I assume you've all seen Dwyer's criticisms from a very different theoretical perspective?

http://listserv.linguistlist.org/cgi-bin/wa?A1=ind1104B&L=LINGTYP

As I alluded to before, I don't think that these uber-theoretical claims are generally very important. The empirical results are what matter. Yes, perhaps they overstated the theoretical import of their results (though that's certainly debatable), but as I tried to suggest before those claims are not very important. Unfortunately they raise a lot of hackles and the ensuing debate tends to eclipse whatever scientific merit the study does (or doesn't) have.
Olaf Koeneman said,

April 22, 2011 @ 8:27 am

So the generativists conclude that the Dunn et al paper does not affect their work, Dryer concludes that it does not affect his work. Now, granting for the moment that Dunn et al's claim that it does affect all this work is not very important, and granting that all the linguistic misanalyses are not very important, and granting that what they find is nevertheless still meaningful in a significant way (quite some "granting", if you ask me but okay), then I am left with two questions:

1. What is so interesting about the claim that languages change lineage-specifically?

2. Why are changes in the lexical head parameters over time qualified as evolution? What is evolving exactly? When English changed from being an OV language to being a VO language, in what respect did it "evolve"? What is the difference between "mere change" and "evolution"?

To be sure, these questions are not intended as rhetorical. I would really like to be informed on these points.

#### Required action
Decide whether each statement below agrees with the forum thread, and answer yes or no, quoting the words from the thread that decide it. 1. The first writer thinks the empirical results matter more than the theoretical claims. 2. Olaf Koeneman says his two questions are meant as rhetorical. 3. Koeneman's example describes English changing from a VO language to an OV language.

#### Data provided

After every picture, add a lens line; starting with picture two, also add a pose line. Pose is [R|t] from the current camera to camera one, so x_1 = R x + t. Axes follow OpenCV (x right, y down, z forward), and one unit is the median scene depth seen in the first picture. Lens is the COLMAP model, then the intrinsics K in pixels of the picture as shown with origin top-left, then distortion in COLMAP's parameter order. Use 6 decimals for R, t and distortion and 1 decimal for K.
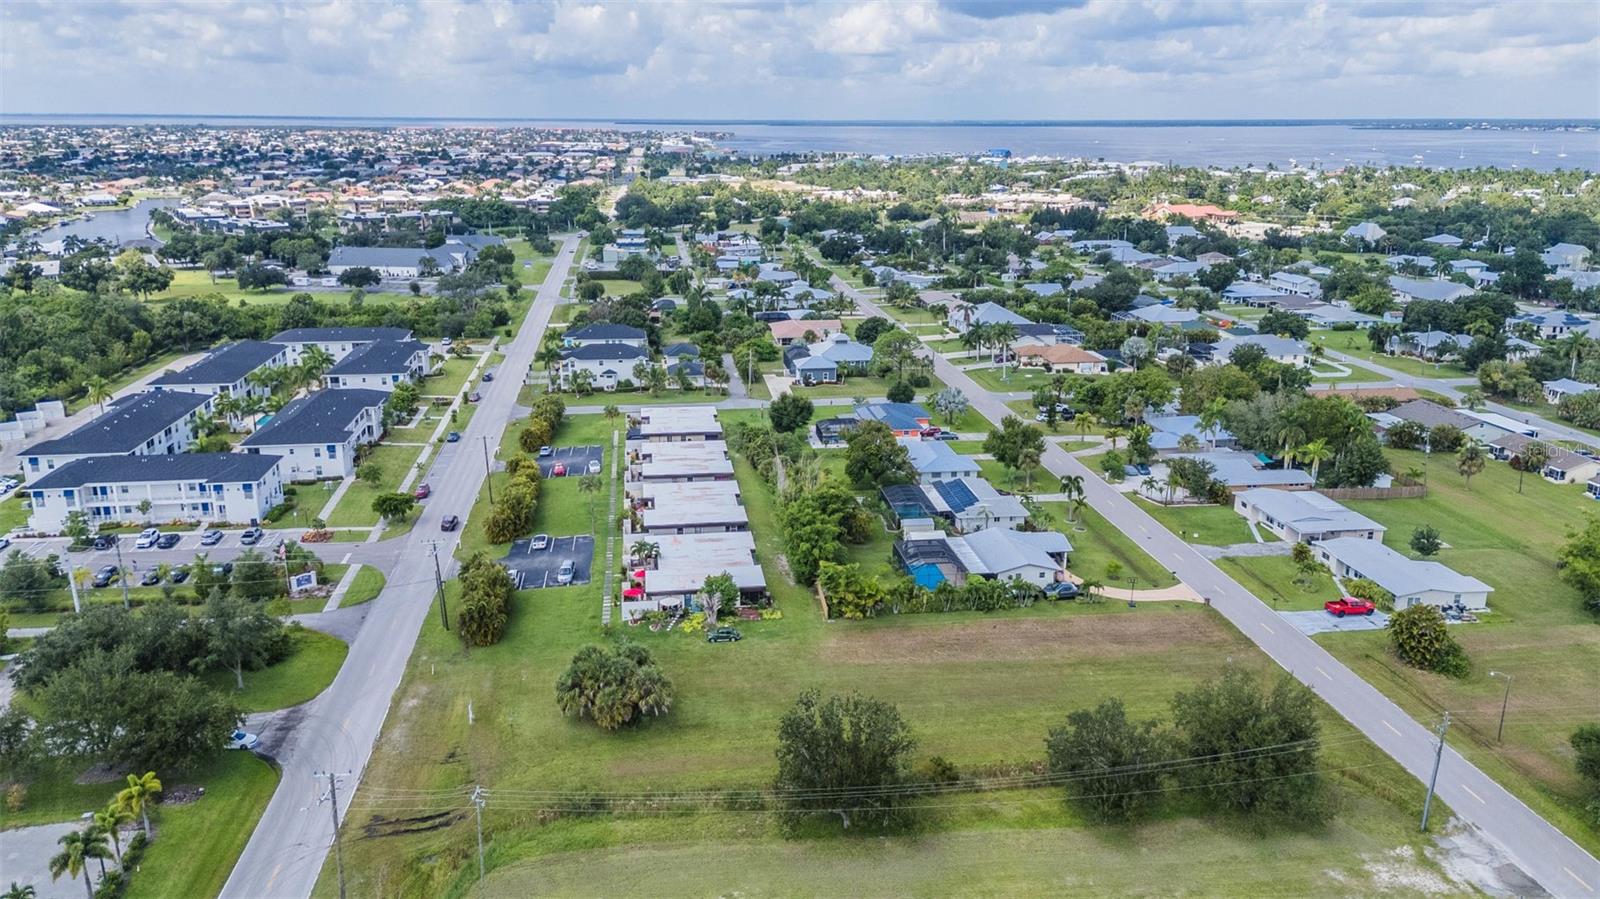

#### Task response
1. Yes: "The empirical results are what matter."
2. No: "these questions are not intended as rhetorical."
3. No: "When English changed from being an OV language to being a VO language"